José Bernabé Gutiérrez Parra (born December 21, 1952) is a Venezuelan politician who served as Governor of Amazonas from 1996 to 2001, and Senator representing Amazonas from 1994 and 1996. He was a notable leader of Democratic Action (AD) in the last years of Venezuela's bipartisan democracy. In 2020 he was appointed by the Supreme Tribunal of Justice (TSJ) as chair of AD and currently leads the pro-government version of the party.

== Career ==
In 1994 he was elected Senator of the now extinct Congress of Venezuela representing Amazonas. He left his seat in the Senate when he became governor of Amazonas in the 1995 election. He was re-elected in 1998. He was declared winner of the 2000 elections against leftist Liborio Guarulla by a small margin, but later the Supreme Tribunal of Justice (TSJ) ordered to repeat the election in polling places where some irregularities were found. Gutiérrez lost to Guarrulla and left the governorship.

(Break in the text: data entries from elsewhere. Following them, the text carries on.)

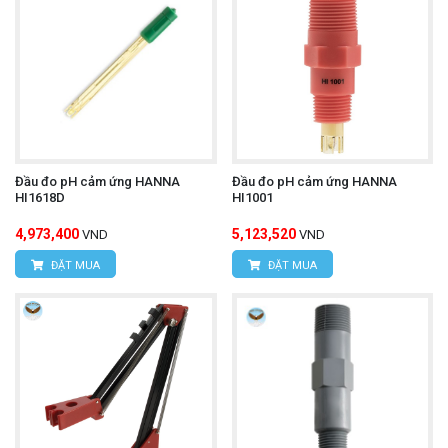
Đầu đo pH cảm ứng HANNA
Đầu đo pH cảm ứng HANNA
HI1618D
HI1001
4,973,400
5,123,520
VND
VND
ĐẶT MUA
ĐẶT MUA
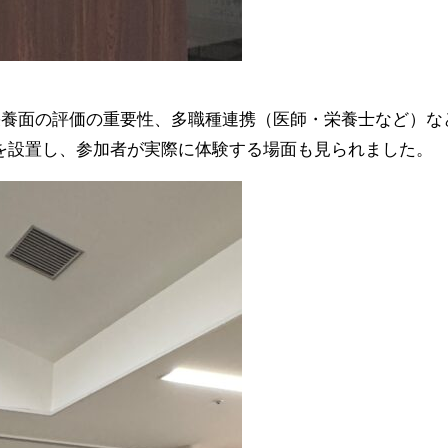
栄養面の評価の重要性、多職種連携（医師・栄養士など）な
y)を設置し、参加者が実際に体験する場面も見られました。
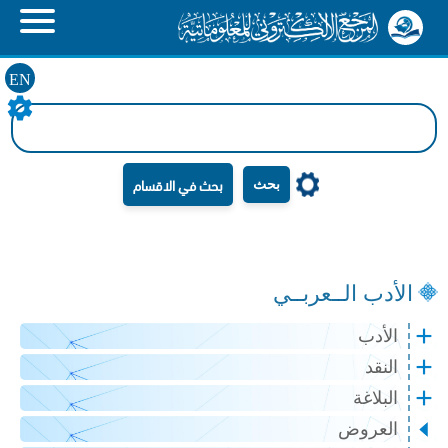
EN
بحث
الأدب الــعربــي
الأدب
النقد
البلاغة
العروض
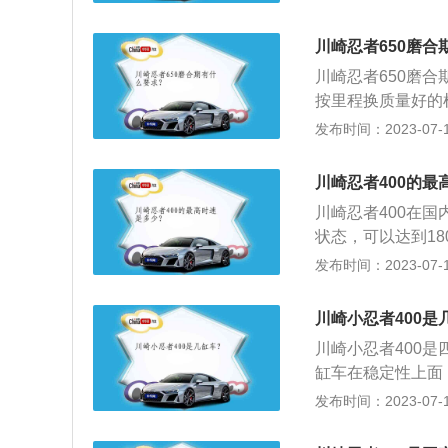
及引擎。新型的车
代更加出色的运动
川崎忍者650磨合
件。可以和后座交
川崎忍者650磨
块，ETC等附件。
按里程换质量好的
等。摩托车磨合期
发布时间：2023-07-17
光滑，运行阻力较
在新车初期驾驶时
川崎忍者400的最
目的就是使发动机
川崎忍者400在国
地延长使用寿命。
状态，可以达到1
制造厂商，川崎旗
发布时间：2023-07-17
款的忍者400的零百
时。川崎忍者40
川崎小忍者400是
别，头灯部位进行
川崎小忍者400
表的设计则是采用与
缸车在稳定性上面
错，采用LCD液
力与反作用力相互
发布时间：2023-07-17
保留原有的运动气
缸，发动机运转时
动性会比较明显。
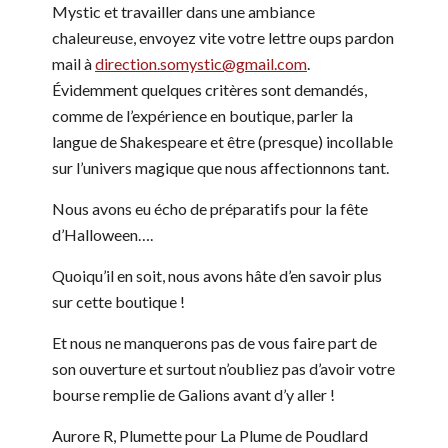
Mystic et travailler dans une ambiance
chaleureuse, envoyez vite votre lettre oups pardon
mail à
direction.somystic@gmail.com
.
Évidemment quelques critères sont demandés,
comme de l’expérience en boutique, parler la
langue de Shakespeare et être (presque) incollable
sur l’univers magique que nous affectionnons tant.
Nous avons eu écho de préparatifs pour la fête
d’Halloween….
Quoiqu’il en soit, nous avons hâte d’en savoir plus
sur cette boutique !
Et nous ne manquerons pas de vous faire part de
son ouverture et surtout n’oubliez pas d’avoir votre
bourse remplie de Galions avant d’y aller !
Aurore R, Plumette pour La Plume de Poudlard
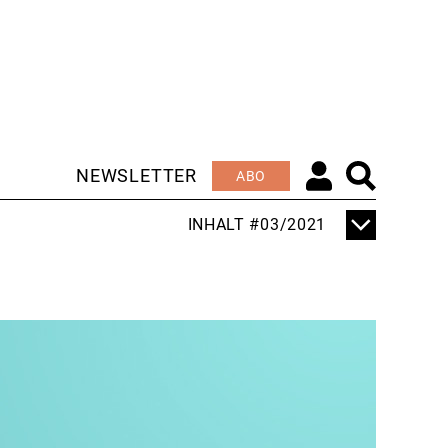
NEWSLETTER
ABO
INHALT #03/2021
TITELTHEMA
"ORDENTLICH DRUCK
AUF DER SCHIENE"
EDITORIAL
WIR REDEN BLECH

On June 15, 2020, the Supreme Tribunal of Justice illegally suspended the party's national committee to appoint an ad hoc board of directors chaired by Gutiérrez, days after his brother José Luis Gutiérrez was appointed by the TSJ as rector of the National Electoral Council. Bernabé was expelled from AD the next day. Gutiérrez-led AD controls the presence of the party in the ballot, a pro-government party to gain voters from other opposition parties.